I was wondering whether you guys have looked into this and have any explanation?

I always assumed that those megareads with low quality values were molecules that had gotten stuck in the pore and produced artifactual signal for a really long time, but could it be that instead they are "normal" reads but the basecalling had so far not been able to decode them? Perhaps the signal is somehow a bit different/slower to the shorter reads due to the added bulk?

mprous1 commented 4 days ago

I have also noticed that with the v5 basecalling model my datasets consistently get longer N50 than with previous models. Does not seem to be specific to very long reads, N50 has been usually one or few kb for me. I actually would have expected to get smaller N50 with more accurate models if it recognizes chimeric reads better. So I do wonder if this increased N50 is now better or not.

susie-ont commented 3 days ago

Hi @diego-rt & @mprous1 - thanks for raising this, which version(s) of Dorado were you using? If you were basecalling using different versions of Dorado as well as different model versions, this may be caused by changes in trimming or read splitting in different Dorado versions.

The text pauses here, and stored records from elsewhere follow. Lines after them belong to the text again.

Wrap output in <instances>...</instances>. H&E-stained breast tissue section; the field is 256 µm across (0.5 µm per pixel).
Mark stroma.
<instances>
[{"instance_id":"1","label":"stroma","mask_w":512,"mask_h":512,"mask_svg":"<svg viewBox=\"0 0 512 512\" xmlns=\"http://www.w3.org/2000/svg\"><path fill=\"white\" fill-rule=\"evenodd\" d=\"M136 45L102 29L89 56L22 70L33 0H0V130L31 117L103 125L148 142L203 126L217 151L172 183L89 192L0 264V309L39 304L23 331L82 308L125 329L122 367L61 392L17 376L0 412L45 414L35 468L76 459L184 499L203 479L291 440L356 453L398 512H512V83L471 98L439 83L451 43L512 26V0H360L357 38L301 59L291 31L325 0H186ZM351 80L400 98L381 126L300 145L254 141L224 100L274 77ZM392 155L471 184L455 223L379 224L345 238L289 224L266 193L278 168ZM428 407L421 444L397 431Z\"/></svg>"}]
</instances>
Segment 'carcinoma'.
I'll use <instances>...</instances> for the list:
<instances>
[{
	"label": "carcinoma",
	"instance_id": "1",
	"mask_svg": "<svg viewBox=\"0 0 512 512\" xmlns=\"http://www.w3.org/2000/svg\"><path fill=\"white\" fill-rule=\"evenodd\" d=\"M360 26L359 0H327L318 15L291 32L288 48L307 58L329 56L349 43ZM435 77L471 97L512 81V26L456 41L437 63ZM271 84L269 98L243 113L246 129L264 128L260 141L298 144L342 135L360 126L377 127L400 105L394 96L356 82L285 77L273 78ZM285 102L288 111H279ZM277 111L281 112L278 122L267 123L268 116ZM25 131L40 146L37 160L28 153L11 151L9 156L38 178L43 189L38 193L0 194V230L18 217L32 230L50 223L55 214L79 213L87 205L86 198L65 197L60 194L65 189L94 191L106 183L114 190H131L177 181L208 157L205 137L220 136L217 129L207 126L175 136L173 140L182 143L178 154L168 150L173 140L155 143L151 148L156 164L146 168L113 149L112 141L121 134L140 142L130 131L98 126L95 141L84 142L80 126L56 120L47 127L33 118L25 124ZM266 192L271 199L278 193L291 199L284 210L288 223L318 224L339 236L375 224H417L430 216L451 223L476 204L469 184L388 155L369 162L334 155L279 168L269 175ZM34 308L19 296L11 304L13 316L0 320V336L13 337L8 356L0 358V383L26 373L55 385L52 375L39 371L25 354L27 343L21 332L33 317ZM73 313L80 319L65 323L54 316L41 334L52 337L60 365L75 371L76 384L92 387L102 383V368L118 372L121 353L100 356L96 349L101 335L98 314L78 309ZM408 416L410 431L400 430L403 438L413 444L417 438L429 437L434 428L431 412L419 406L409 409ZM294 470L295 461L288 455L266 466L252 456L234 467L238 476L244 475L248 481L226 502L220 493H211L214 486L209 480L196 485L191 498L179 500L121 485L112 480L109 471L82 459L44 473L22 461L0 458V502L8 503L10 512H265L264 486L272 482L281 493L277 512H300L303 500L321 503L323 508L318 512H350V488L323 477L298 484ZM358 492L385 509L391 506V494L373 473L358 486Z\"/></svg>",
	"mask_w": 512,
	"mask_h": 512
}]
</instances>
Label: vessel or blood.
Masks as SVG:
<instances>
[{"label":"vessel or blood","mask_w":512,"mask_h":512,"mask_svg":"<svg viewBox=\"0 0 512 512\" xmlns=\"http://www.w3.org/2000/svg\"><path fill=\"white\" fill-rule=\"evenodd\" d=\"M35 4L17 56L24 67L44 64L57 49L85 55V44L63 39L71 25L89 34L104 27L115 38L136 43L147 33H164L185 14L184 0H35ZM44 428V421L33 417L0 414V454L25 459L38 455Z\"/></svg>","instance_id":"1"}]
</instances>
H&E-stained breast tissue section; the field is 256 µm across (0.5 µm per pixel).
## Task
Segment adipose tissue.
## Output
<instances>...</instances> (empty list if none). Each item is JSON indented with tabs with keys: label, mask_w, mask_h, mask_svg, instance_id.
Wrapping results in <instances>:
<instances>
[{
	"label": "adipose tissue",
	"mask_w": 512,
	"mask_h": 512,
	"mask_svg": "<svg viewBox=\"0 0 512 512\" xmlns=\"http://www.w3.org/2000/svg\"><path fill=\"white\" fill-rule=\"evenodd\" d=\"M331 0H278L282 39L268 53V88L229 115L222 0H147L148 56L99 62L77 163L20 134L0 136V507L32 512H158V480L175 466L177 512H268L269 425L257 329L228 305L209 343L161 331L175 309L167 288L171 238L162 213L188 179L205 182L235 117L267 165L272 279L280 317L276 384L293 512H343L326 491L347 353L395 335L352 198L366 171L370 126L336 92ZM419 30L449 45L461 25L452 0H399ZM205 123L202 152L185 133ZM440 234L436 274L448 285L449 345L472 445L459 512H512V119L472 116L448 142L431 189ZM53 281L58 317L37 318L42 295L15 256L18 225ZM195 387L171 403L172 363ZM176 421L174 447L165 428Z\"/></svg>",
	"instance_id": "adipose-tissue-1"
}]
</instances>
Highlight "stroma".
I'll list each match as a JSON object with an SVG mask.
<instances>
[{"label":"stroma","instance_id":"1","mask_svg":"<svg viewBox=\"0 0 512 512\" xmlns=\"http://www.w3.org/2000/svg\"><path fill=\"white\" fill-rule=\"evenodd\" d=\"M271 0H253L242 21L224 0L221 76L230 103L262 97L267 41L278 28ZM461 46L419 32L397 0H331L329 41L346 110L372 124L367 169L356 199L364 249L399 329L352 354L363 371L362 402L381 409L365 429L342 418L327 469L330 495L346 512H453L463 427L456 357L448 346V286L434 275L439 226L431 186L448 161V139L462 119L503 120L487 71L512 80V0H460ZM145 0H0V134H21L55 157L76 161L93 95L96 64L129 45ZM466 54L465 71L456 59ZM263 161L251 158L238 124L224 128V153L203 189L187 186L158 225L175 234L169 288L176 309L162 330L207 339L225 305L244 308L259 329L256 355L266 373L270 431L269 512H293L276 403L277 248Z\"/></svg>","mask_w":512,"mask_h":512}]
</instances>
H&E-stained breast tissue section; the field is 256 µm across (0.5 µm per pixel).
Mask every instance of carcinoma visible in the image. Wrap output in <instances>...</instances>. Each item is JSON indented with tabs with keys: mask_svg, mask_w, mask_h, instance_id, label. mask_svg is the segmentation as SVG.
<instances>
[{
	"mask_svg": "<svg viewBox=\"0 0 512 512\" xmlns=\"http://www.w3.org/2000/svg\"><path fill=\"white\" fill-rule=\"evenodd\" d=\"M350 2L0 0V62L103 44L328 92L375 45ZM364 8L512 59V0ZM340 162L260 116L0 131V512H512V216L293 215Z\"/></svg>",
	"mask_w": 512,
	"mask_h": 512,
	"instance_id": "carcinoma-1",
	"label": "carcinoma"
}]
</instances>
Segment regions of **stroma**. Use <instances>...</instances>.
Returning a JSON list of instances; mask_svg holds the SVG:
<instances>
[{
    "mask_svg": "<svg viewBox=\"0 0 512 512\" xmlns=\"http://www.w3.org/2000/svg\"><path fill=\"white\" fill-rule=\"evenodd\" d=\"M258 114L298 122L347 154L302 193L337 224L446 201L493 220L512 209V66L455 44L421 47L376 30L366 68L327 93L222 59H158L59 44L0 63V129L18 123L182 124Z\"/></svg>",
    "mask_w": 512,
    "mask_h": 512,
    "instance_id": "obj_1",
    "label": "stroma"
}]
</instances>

diego-rt commented 3 days ago

Hi, this was v5@sup with dorado 0.7.1 and v4.3@sup with dorado 0.6.0

mprous1 commented 1 day ago

The trimming and splitting options should be exactly the same. In comparison between dorado 0.5 (don't remember exactly if 0.5.1 or 0.5.2...) and 0.7.0 using the same commands (trimming and read splitting enabled by default), 0.7 produces longer N50 for both, simplex only and duplex only. I had a closer look at one sample. The difference is small, e.g. 5913 kb vs 5974 for simplex only reads. There are fewer simplex only reads but more duplex reads with dorado 0.7, which makes sense. Despite of fewer simplex only reads, the total amount of bp for these reads is higher (about 0.5%) with 0.7. Based on this it seems to me that repetitive regions are better estimated perhaps with dorado 0.7 rather than more chimeric reads. So the slight increase in N50 maybe is a good sign after all.